- [WHAT IS BEING ASKED] Output the records, every one, exactly as given.

- [DATA TO USE]
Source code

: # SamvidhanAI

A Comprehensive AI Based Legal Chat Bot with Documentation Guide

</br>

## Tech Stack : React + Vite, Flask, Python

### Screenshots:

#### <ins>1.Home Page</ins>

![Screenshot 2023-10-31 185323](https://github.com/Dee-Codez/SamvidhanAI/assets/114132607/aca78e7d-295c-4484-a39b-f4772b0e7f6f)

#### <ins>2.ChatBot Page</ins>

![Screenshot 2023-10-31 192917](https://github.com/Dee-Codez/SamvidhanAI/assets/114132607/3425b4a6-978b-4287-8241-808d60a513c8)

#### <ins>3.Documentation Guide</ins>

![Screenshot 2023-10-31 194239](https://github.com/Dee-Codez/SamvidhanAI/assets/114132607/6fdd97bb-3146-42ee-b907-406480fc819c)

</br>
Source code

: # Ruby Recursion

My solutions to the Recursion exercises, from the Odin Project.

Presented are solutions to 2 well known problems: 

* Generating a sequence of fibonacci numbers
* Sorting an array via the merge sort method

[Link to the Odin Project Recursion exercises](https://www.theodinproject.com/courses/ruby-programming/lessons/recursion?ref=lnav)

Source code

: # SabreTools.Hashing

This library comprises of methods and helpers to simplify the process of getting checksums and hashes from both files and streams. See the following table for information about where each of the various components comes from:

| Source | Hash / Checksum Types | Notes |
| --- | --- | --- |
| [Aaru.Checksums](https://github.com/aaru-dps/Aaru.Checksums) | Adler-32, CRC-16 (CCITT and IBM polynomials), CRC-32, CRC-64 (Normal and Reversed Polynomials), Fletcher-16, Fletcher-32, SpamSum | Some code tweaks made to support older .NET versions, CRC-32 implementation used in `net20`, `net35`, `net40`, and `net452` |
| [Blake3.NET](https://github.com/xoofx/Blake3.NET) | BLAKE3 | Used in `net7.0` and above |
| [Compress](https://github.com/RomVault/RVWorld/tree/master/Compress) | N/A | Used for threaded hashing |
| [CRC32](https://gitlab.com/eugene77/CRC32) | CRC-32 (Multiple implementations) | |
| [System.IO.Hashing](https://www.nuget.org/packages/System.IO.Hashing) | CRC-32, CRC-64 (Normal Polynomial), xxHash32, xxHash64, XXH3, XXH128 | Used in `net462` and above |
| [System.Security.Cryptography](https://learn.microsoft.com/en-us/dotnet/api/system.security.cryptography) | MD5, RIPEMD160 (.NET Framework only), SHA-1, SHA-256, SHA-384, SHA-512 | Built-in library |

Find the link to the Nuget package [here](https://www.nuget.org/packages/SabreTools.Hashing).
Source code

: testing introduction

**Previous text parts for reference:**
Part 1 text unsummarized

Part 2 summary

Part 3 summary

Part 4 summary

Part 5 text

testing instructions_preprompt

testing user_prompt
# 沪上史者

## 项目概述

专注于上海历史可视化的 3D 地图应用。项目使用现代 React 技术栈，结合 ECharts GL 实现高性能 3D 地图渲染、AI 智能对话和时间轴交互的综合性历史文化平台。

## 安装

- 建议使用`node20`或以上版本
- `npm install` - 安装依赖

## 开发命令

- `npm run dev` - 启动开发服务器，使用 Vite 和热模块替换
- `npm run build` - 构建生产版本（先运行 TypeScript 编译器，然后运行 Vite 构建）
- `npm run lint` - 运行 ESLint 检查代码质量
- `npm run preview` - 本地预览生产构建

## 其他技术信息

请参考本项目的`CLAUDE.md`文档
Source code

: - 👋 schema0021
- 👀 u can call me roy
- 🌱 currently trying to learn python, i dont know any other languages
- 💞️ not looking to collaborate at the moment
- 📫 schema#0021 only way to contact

- [RESPONSE TO THE TASK]
Source code

: # SamvidhanAI

A Comprehensive AI Based Legal Chat Bot with Documentation Guide

</br>

## Tech Stack : React + Vite, Flask, Python

### Screenshots:

#### <ins>1.Home Page</ins>

![Screenshot 2023-10-31 185323](https://github.com/Dee-Codez/SamvidhanAI/assets/114132607/aca78e7d-295c-4484-a39b-f4772b0e7f6f)

#### <ins>2.ChatBot Page</ins>

![Screenshot 2023-10-31 192917](https://github.com/Dee-Codez/SamvidhanAI/assets/114132607/3425b4a6-978b-4287-8241-808d60a513c8)

#### <ins>3.Documentation Guide</ins>

![Screenshot 2023-10-31 194239](https://github.com/Dee-Codez/SamvidhanAI/assets/114132607/6fdd97bb-3146-42ee-b907-406480fc819c)

</br>
Source code

: # Ruby Recursion

My solutions to the Recursion exercises, from the Odin Project.

Presented are solutions to 2 well known problems: 

* Generating a sequence of fibonacci numbers
* Sorting an array via the merge sort method

[Link to the Odin Project Recursion exercises](https://www.theodinproject.com/courses/ruby-programming/lessons/recursion?ref=lnav)

Source code

: # SabreTools.Hashing

This library comprises of methods and helpers to simplify the process of getting checksums and hashes from both files and streams. See the following table for information about where each of the various components comes from:

| Source | Hash / Checksum Types | Notes |
| --- | --- | --- |
| [Aaru.Checksums](https://github.com/aaru-dps/Aaru.Checksums) | Adler-32, CRC-16 (CCITT and IBM polynomials), CRC-32, CRC-64 (Normal and Reversed Polynomials), Fletcher-16, Fletcher-32, SpamSum | Some code tweaks made to support older .NET versions, CRC-32 implementation used in `net20`, `net35`, `net40`, and `net452` |
| [Blake3.NET](https://github.com/xoofx/Blake3.NET) | BLAKE3 | Used in `net7.0` and above |
| [Compress](https://github.com/RomVault/RVWorld/tree/master/Compress) | N/A | Used for threaded hashing |
| [CRC32](https://gitlab.com/eugene77/CRC32) | CRC-32 (Multiple implementations) | |
| [System.IO.Hashing](https://www.nuget.org/packages/System.IO.Hashing) | CRC-32, CRC-64 (Normal Polynomial), xxHash32, xxHash64, XXH3, XXH128 | Used in `net462` and above |
| [System.Security.Cryptography](https://learn.microsoft.com/en-us/dotnet/api/system.security.cryptography) | MD5, RIPEMD160 (.NET Framework only), SHA-1, SHA-256, SHA-384, SHA-512 | Built-in library |

Find the link to the Nuget package [here](https://www.nuget.org/packages/SabreTools.Hashing).
Source code

: testing introduction

**Previous text parts for reference:**
Part 1 text unsummarized

Part 2 summary

Part 3 summary

Part 4 summary

Part 5 text

testing instructions_preprompt

testing user_prompt
# 沪上史者

## 项目概述

专注于上海历史可视化的 3D 地图应用。项目使用现代 React 技术栈，结合 ECharts GL 实现高性能 3D 地图渲染、AI 智能对话和时间轴交互的综合性历史文化平台。

## 安装

- 建议使用`node20`或以上版本
- `npm install` - 安装依赖

## 开发命令

- `npm run dev` - 启动开发服务器，使用 Vite 和热模块替换
- `npm run build` - 构建生产版本（先运行 TypeScript 编译器，然后运行 Vite 构建）
- `npm run lint` - 运行 ESLint 检查代码质量
- `npm run preview` - 本地预览生产构建

## 其他技术信息

请参考本项目的`CLAUDE.md`文档
Source code

: - 👋 schema0021
- 👀 u can call me roy
- 🌱 currently trying to learn python, i dont know any other languages
- 💞️ not looking to collaborate at the moment
- 📫 schema#0021 only way to contact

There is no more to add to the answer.